Mashhad long served as a base for Raisi. In 2016, Khamenei appointed Raisi to head the Imam Reza charitable foundation, which runs a vast conglomerate of businesses and donations in Iran, as well as overseeing the shrine. It is one of many bonyads, or charitable foundations, fueled by donations or assets confiscated after Iran’s 1979 Islamic Revolution.

These foundations offer no public accounting of their expenditures and are answerable only to Iran’s supreme leader. The Imam Reza charity, known as “Astan-e Quds-e Razavi” in Farsi, is believed to be one of the largest in the country. Analysts estimate its value in the tens of billions of dollars as it owns nearly half the land in Mashhad, Iran’s second-largest city, about 750 kilometers (470 miles) east of Iran’s capital, Tehran. .

Raisi is the country’s first important politician buried in the shrine, which represents a great honor for the cleric. His father-in-law is the Friday prayer leader in the city.

The deaths of Raisi and Foreign Minister Hossein Amirabdollahian come as Iran continues to back militia groups across the Middle East to pressure its enemies, namely Israel and the United States.

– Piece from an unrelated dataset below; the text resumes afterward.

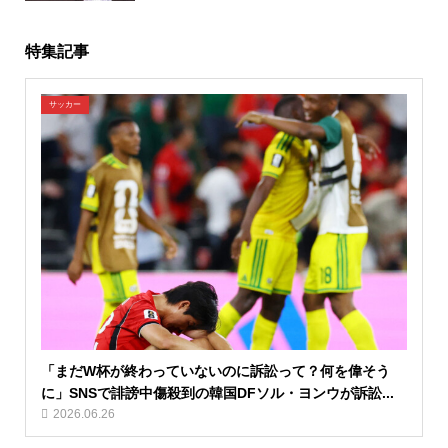
特集記事
サッカー
「まだW杯が終わっていないのに訴訟って？何を偉そう
に」SNSで誹謗中傷殺到の韓国DFソル・ヨンウが訴訟...
2026.06.26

Mourners have sung against both nations at ceremonies.

State media circulated photographs Thursday showing a meeting between the paramilitary chief of Iran’s Revolutionary Guard and the head of its Quds Expeditionary Force and representatives of Hamas, Lebanon’s Hezbollah and Yemen’s Houthi rebels.

On Thursday morning, thousands of people dressed in black gathered along a main boulevard in the city of Birjand, where Raisi was once a member of the Assembly of Experts in Iran’s South Khorasan province, along of the border with Afghanistan. There and in Mashhad, mourners on the streets approached a truck carrying his coffin, and some threw scarves and other items at it for a blessing.

Meanwhile, former Foreign Ministers Mohammed Javad Zarif and Ali Akbar Salehi and other dignitaries paid their respects to Amirabdollahian at Iran’s Foreign Ministry, where his coffin was displayed. His body was later buried in Shahr-e Rey, on the outskirts of Tehran, in the Abdol Azim shrine, another final resting place for those famous in Persian history.

“Give our regards to Soleimani,” said a religious singer as Amirabdollahian’s body was placed in its final resting place, referring to the slain general.

___

Associated Press writer Amir Vahdat in Tehran, Iran, contributed to this report.